Page 7
Story: Rogue Mate (Infinite Unions: Intrepid Alien Mates #4)
I choked it all down and he took the cup from me. As he spoke in soft tones to someone nearby, I took in my surroundings and realized that I was in my ‘secret’ apartment.
Not secret now apparently…Daisy.
“D-d-daisssy,” I slurred.
It felt like I was grinding nails in my mouth as I tried to talk.
The commander looked at me over his shoulder and dread pooled cold and thick in my stomach. It became worse the closer he got to me, sitting in a nearby chair that barely fit his frame.
“She’s fine, no thanks to you. I got there in time to keep her from being taken and save both your lives.”
“W…w-where?”
“None of your fucking business.”
The dread was starting to become anger at his tone and he must’ve seen it in my face because he leaned closer to me; his voice never rose, but the threat of his fury was filling the space between us until I could barely breath.
“I let the two of you talk all these years,” he said, “but you already knew that didn’t you?”
I gave a small nod. I’d guessed fairly quickly that he was the one allowing me to have access to Daisy, but I just never could understand why. Especially when he’d kept her sequestered from actual missions so much longer than any of the rest of us.
“I thought it would help her through her grief at first, but then you were helping her get better at combat, so I let it ride, wanted to see what would happen. I just never would’ve guessed you’d be so fucking stupid.”
I wanted to tell him to go to hell but all I could do was glare. If the fury pouring out of his eyes was any indication, the message was received.
“You thought you could what? Run away, have a normal happy life? Haven’t you listened to a damn thing I’ve ever told you?”
He leaned closer until I could smell my expensive brandy on his breath.
“People like you and I, we don’t get a normal life, we don’t get to love anyone. We get the dark, the smell of blood. And if we’re very lucky, we retire long enough to enjoy some good liquor, a few good fucks, and die with a smile on our faces instead of a blade in our chest.”
“Sh…she w…wants— ”
“She’s fifteen, you…” he raised his hand like he was going to strike me and put it down.
“She’s been through a lot and is mature for her age, so I’ll forget that you tried to run away with my fifteen year old niece.
What I won’t forget is how you tried to steal an asset from me, someone with a bright future that almost ended tonight because she was sloppy.
And do you know why she was sloppy on her arrival? Because she was so excited to see you.”
That landed and I flinched.
“Yeah, now you’re starting to get it. You put her in danger, you made her reckless. Not only that, but those goons? Two of them were after you for the train job last month, and that Talosian found her because of the phase bolt fight in the alley.”
I closed my eyes, not wanting to see what the commander was trying to make me believe.
“I get it,” he said after a moment, “you’re young, you fell in love or whatever the fuck. But trust me kid, this life? It’s not made for happy endings. It will only end in blood and tears and pain. Do you want that for her?”
I shook my head.
“I didn’t think so.” The door opened and in walked three men, all in med suits.

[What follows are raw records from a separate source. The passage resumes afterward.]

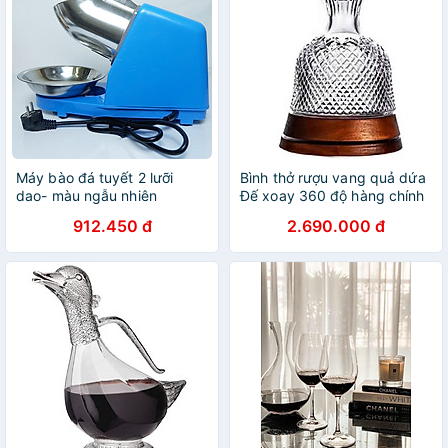
Máy bào đá tuyết 2 lưỡi
Bình thở rượu vang quả dứa
dao- màu ngẫu nhiên
Đế xoay 360 độ hàng chính
hãng
912.450 đ
2.690.000 đ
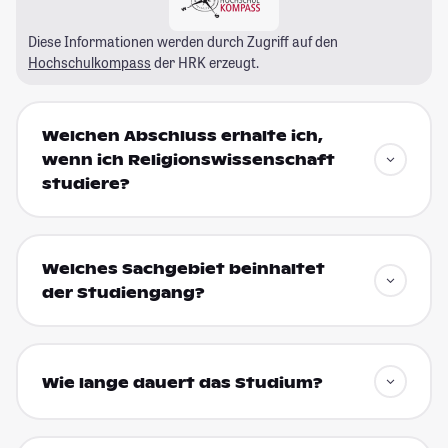
Diese Informationen werden durch Zugriff auf den
Hochschulkompass
der HRK erzeugt.
Welchen Abschluss erhalte ich,
wenn ich Religionswissenschaft
studiere?
Welches Sachgebiet beinhaltet
der Studiengang?
Wie lange dauert das Studium?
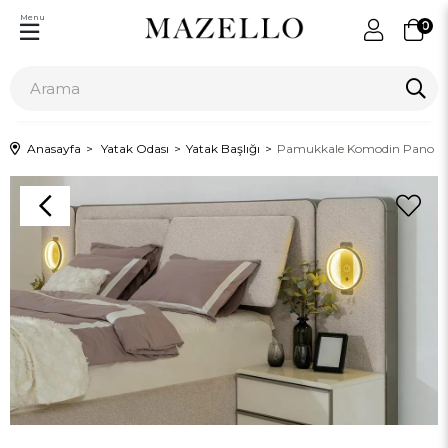
Menu
0
Anasayfa
Yatak Odası
Yatak Başlığı
Pamukkale Komodin Pano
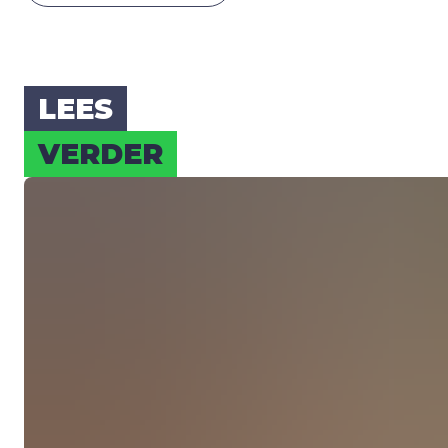
LEES
VER­DER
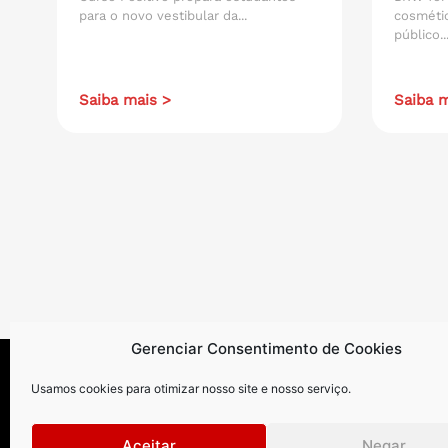
para o novo vestibular da...
cosmétic
público..
Saiba mais >
Saiba m
Gerenciar Consentimento de Cookies
Usamos cookies para otimizar nosso site e nosso serviço.
Aceitar
Negar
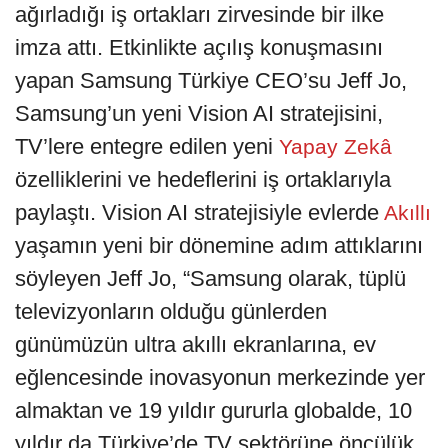
ağırladığı iş ortakları zirvesinde bir ilke
imza attı. Etkinlikte açılış konuşmasını
yapan Samsung Türkiye CEO’su Jeff Jo,
Samsung’un yeni Vision AI stratejisini,
TV’lere entegre edilen yeni
Yapay Zekâ
özelliklerini ve hedeflerini iş ortaklarıyla
paylaştı. Vision AI stratejisiyle evlerde
Akıllı
yaşamın yeni bir dönemine adım attıklarını
söyleyen Jeff Jo, “Samsung olarak, tüplü
televizyonların olduğu günlerden
günümüzün ultra akıllı ekranlarına, ev
eğlencesinde inovasyonun merkezinde yer
almaktan ve 19 yıldır gururla globalde, 10
yıldır da Türkiye’de TV sektörüne öncülük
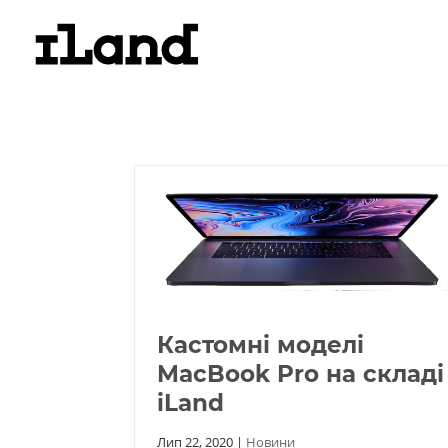
Кастомні моделі
MacBook Pro на складі
iLand
Лип 22, 2020
|
Новини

“I’ve destroyed all your com devices. You’ll receive new ones and a transfer off this rock.
While we wait for that, however, the good doctor here is going to give you a new face since this one is pretty much busted to hell. ”
I frowned at him, asking silent questions.
“She’s no longer your concern. You will never see her again, and she will be informed of your death. Since you’re getting a new face, there’s no worry that if she ever does see you that she’ll recognize you, is there?”
My throat was clogged and tears fell hot from my swollen eye as it all sank in. This was the right thing; it would keep her safe and if I loved her, really loved her, wasn’t that what I should do?
“She’ll be fine, I swear it,” the commander whispered to me, in a rare moment of tenderness.
“She’s meant for better things than you or I ever were.
If you tried to get her back, you’d only drag her into the dark with you.
And is that what you want? To dim that light we both care about?
Because you will. You know it and so do I.
So let her go, move on. I’ll even make you a deal that if you stay away, let her build a life of her own, I’ll let you out of your contract in seven years.
You can be your own man then, do whatever you want. Just leave her alone.”
It was a devil’s bargain, and I knew it. Still, it was something. And if I couldn’t have her, then I needed to carve out a different kind of life for myself. It was a better deal than I probably deserved.
So I nodded and gave myself a few minutes to grieve what I’d lost as the commander spoke with the doctor. When he came back, I had stopped crying, the place in my chest where I assumed there had been a heart was cold, empty. And I welcomed it.